Vor lauter Schreck habe ich völlig vergessen, dem jungen Mr. Tamer mein Beileid auszusprechen. Ich schäme mich, dass ich so wenig über meine einstige Geschäftspartnerin gewusst hatte. Ich habe meine Tiere zu ihr gebracht und ganz selten im Laden ausgeholfen. Doch nie fiel ein privates Wort, so wusste ich nicht einmal, dass es da auch noch eine Familie Tamer gab. Zumindest einen Sohn, denn ob es auch einen Mr. Tamer senior gab, wollte ich nun doch nicht nachfragen.
4. August 1997
Heute habe ich mir ein Herz gefasst und bei der Wohnung unter mir geklingelt. Es kam eine etwas verängstigte Frau an die Tür, die zuerst recht misstrauisch war. Erst als ich ihr anvertraute, dass ich eine Squib bin, ließ sie mich in die Wohnung und lud mich zum Tee ein. Sie heißt Mary und ihr Mann arbeitet im Zaubereiministerium. Die drei Kinder Alfred, Maisie und Ellie sind im niedlichsten Alter und haben mein Herz im Sturm erobert.

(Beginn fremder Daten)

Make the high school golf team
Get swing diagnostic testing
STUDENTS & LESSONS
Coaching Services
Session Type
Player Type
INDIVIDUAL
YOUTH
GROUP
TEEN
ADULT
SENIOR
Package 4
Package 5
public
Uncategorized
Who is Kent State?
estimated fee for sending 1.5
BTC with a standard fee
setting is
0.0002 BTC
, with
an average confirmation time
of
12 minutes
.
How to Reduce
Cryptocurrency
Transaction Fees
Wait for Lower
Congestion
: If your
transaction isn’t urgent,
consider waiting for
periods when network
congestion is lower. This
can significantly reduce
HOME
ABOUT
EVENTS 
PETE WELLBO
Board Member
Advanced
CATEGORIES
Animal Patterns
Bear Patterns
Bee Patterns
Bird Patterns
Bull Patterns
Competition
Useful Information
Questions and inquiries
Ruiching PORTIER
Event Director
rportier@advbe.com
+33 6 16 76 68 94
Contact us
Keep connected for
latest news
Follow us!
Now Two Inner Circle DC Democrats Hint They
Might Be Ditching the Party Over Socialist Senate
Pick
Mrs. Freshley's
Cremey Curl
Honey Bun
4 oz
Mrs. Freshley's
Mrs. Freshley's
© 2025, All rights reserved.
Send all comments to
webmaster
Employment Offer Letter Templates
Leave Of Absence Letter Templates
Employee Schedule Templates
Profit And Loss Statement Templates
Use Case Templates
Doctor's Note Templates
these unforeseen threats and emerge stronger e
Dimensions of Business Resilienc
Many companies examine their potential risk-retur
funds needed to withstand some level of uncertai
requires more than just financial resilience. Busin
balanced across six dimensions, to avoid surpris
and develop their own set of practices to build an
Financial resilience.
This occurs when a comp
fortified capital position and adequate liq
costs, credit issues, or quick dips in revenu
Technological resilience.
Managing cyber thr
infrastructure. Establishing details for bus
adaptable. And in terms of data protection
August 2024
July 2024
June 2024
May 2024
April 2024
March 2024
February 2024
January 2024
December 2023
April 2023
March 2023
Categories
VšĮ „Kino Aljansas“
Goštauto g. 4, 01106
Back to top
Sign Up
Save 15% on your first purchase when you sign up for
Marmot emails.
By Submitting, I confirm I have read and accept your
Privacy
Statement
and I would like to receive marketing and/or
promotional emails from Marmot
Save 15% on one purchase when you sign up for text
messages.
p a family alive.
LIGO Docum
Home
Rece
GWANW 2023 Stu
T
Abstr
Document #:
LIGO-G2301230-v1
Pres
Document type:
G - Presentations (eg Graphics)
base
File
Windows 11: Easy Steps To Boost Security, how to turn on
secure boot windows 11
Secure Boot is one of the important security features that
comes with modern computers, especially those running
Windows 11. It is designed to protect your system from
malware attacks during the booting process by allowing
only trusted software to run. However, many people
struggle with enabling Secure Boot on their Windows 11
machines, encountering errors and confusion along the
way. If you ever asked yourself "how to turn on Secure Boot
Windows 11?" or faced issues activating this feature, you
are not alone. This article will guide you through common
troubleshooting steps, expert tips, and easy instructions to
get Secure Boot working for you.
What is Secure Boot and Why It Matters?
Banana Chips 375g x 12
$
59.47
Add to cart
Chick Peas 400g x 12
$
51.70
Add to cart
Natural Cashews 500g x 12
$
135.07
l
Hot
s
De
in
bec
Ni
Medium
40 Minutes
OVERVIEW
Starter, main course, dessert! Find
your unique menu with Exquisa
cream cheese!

In diesen schlimmen Zeiten weiß man oft nicht, wem man vertrauen kann und bei wem Vorsicht geboten ist. Doch bei Mary spüre ich sofort, dass sie auf der richtigen Seite steht. Irgendwie fühle ich mich durch sie ein klein wenig an meine bayerische Freundin Agnes erinnert. Da Mary durch das Wissen, dass ich eine Squib bin, Vertrauen zu mir gefasst hatte, erzählte sie mir, dass sie in vier Wochen zu einer Befragung im Ministerium geladen sei. „Die wollen wissen, woher ich meine Magie habe!“ rief sie verwundert aus. Wir rätselten lange herum, was damit gemeint sein könnte. Als Marys Mann Reginald von der Arbeit nach Hause kam, war das Thema immer noch nicht erledigt und er meinte: „Ich denke nicht, dass sie der Frau eines Ministeriumsangestellten irgendeine Schuld in die Schuhe schieben werden. Der plötzliche Tod von Rufus Scrimgeore ist zwar immer noch nicht geklärt, aber ich denke, Pius Thicknesse wird ihm ein würdiger Nachfolger sein.“
17. August 1997
Ich verlasse das Haus selten, doch habe ich Mary und Reg Cattermole in den Fideluszauber eingeweiht, sodass sie mich in meiner Wohnung jederzeit besuchen können. Und diese lieben Nachbarn erweisen sich als Segen in dieser selbsterwählten Einsamkeit. Mary hört sich gern meine Geschichten aus meiner Muggelzeit, wie ich die Jahre in Little Whinging nun nenne, an und sie hat mich sozusagen auch „entmuggelt“, wie wir es spaßeshalber bezeichnen. Immer wieder habe ich ihr geschildert, wie ich zum Friseur gegangen bin, nur um mit Petunia Dursley Bekanntschaft schließen zu können. Ich habe all die Verrücktheiten erzählt, mit denen ich mich die ganze Zeit herumgeschlagen habe, angefangen vom Ortsverschönerungsverein bis zum Fernseher der Familie Smith. „Arabella, du solltest diese Verrücktheiten unbedingt aufschreiben. Ich finde, du könntest ein Buch über diese Muggel schreiben und damit großen Erfolg haben. Ich bin ja selber unter Muggeln aufgewachsen, aber meine Familie war ganz in Ordnung.“ Leider musste ich Mary heftig widersprechen, denn in dieser muggelfeindlichen Zeit wäre ein solches Buch genau das, was das Regime den Zauberern eintrichtern möchte. Da stimmte mir Mary zu und kümmerte sich lieber um die Veränderung meines Äußeren. „Du brauchst ja jetzt diese seltsame Muggelfrisur nicht mehr, um dich zu tarnen. Wie hattest du denn dein Haar früher?“ Als ich ihr meine frühere Langhaarfrisur beschrieb, nahm sie ihren Zauberstab und in kürzester Zeit sah ich wieder viel jünger aus. Sogar das Grau meiner Haare war wieder mit leichten Brauntönen gemischt. Dass ich nun keine schrecklichen Plüschhausschuhe mehr trage, versteht sich von selbst. Die ehrbaren Bürger von Little Whinging würden mich vermutlich gar nicht mehr wiedererkennen.
2. September 1997
Heute ging Mary in aller Frühe zum Ministerium zu ihrer Befragung. Ich hatte gar kein gutes Gefühl dabei und hätte sie am liebsten gleich in die Schweiz zu meinen Freunden geschickt. Doch Reg schien immer noch davon überzeugt zu sein, dass ihr in seinem Beisein nichts passieren kann. Ich habe mich erboten, die Kinder zu hüten, bis Mary wieder zurückkommt. Irgendwie scheinen die Kleinen zu spüren, dass ihre Mutter heute etwas Aufregendes zu tun hat und sie verhalten sich ganz artig. Maisie hat sich mit meinen kleinen Knieselkätzchen angefreundet und würde sie am liebsten den ganzen Tag auf ihrem Spielzeugbesen mitfliegen lassen.
Doch später am Vormittag geschahen so unglaubliche Dinge, dass ich erst einmal zur Ruhe kommen muss, ehe ich sie hier festhalten kann.